**Document segment**
|---|

I was wondering that the funny swimming moves could be physical injury, but also because she is sitting still quite a bit of the time, I thought maybe there's still more of some type of protozoa problem. I hope that the meds will make her better. She's been a very good and strong girl.

I will immediately give her the first portion of medication in food. I have added carbon in the tank to make sure that the small amount of medication getting in the water shouldn't pollute. I will keep at the water changes too. There was no medication in the water from before.

So I'll give her the medication with her breakfast and dinner without meds. Unless you suggest to feed only once a day. I meant to say that the metronidazole I have is in tablet form, but I'll crush it and then get it on the worms.

I had one of the corydora girls do quite a bit of flashing and trying to scratch last week, but after the internal worm medication I haven't seen it.

As mentioned I have some of that Junge's anti-parasite food, which I could give the others for a little while if you think it'd be good.

I will keep a record of Lorna's changes here.

Thank you so much! 
Satu


----------



## bettababy (Oct 12, 2006)

Satu,
Feeding twice/day is fine if that's what she is used to, as long as the medication is only given once/day.

I also want to clarify that worms and protozoan are 2 different things, as are the medications that treat them.

I wouldn't medicate the other fish unless you are sure there is a problem. Not knowing for sure what has caused this, if its a physical injury that occurred, would mean giving meds to the others that are healthy, which always brings with it some level of risk. 

Using the metronidazole in tablet form is slightly different than in powder form. This should be crushed up and then added to the food while the food is still wet with a drop or 2 of water in the cup so the tablet is able to dissolve completely. We want the medication to get into the fish but we also don't want too much at once, either... as that could cause an overdose. I would suggest 1/4 of a tablet or slightly less to treat each meal's worth of food, not an entire tablet each time.

Thank you for clarifying the time zone difference. I will do my best to get here as often as I can to check in on you.

Dawn


----------



## satu55555 (Apr 6, 2011)

Hi Dawn,

Thank you for your message and thank you for clearing the difference between worms and protozoan. I looked it up again. I had of course before, but still I thought they were somewhat similar cases.

I have been giving the blood worms with metronidazole tablet as instructed by you since yesterday and she seems a little better. She swims around more and sits a lot less. I put a little bit more water in the tank for her now that she seems to take even little swimming spurts. She seems to also turn a little easier. Turning to left was the more difficult one and even that has got a little bit more controllable and turning to right is closer to normal. I have kept the light off in her tank until today, but since she was swimming more I turned the light on for her so she can better communicate with other fish through the glass.

I'll keep updating here at least every couple of days.

Thank you!
Satu


----------



## satu55555 (Apr 6, 2011)

|---|

**Material shown**
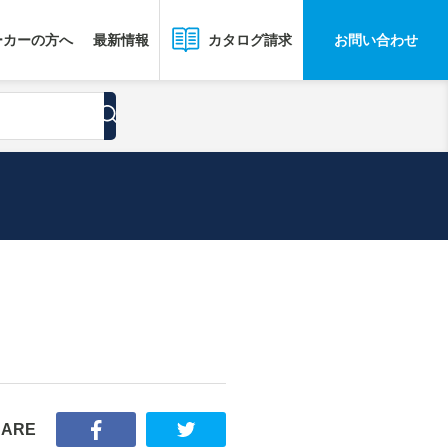
ーカーの方へ
最新情報
お問い合わせ
カタログ請求
HARE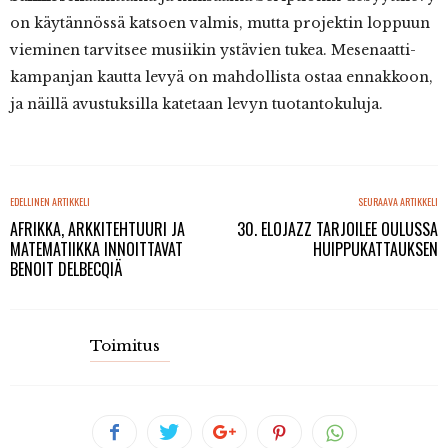
on käytännössä katsoen valmis, mutta projektin loppuun
vieminen tarvitsee musiikin ystävien tukea. Mesenaatti-
kampanjan kautta levyä on mahdollista ostaa ennakkoon,
ja näillä avustuksilla katetaan levyn tuotantokuluja.
EDELLINEN ARTIKKELI
SEURAAVA ARTIKKELI
AFRIKKA, ARKKITEHTUURI JA
30. ELOJAZZ TARJOILEE OULUSSA
MATEMATIIKKA INNOITTAVAT
HUIPPUKATTAUKSEN
BENOIT DELBECQIÄ
Toimitus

|---|

**What you will do**
• 1. Print the part of the forum thread from "Thank you for clarifying" to "somewhat similar cases.".
• 2. Answer these questions from the forum thread:
(a) How many times a day should the medication be given?
(b) How much of a metronidazole tablet is suggested for each meal's worth of food?
(c) Which turning direction had been the more difficult one for the fish?

**Task responses**
• 1.
Thank you for clarifying the time zone difference. I will do my best to get here as often as I can to check in on you.

Dawn


----------



## satu55555 (Apr 6, 2011)

Hi Dawn,

Thank you for your message and thank you for clearing the difference between worms and protozoan. I looked it up again. I had of course before, but still I thought they were somewhat similar cases.

• 2.
(a) Once a day.
(b) A quarter of a tablet or slightly less.
(c) Turning to the left.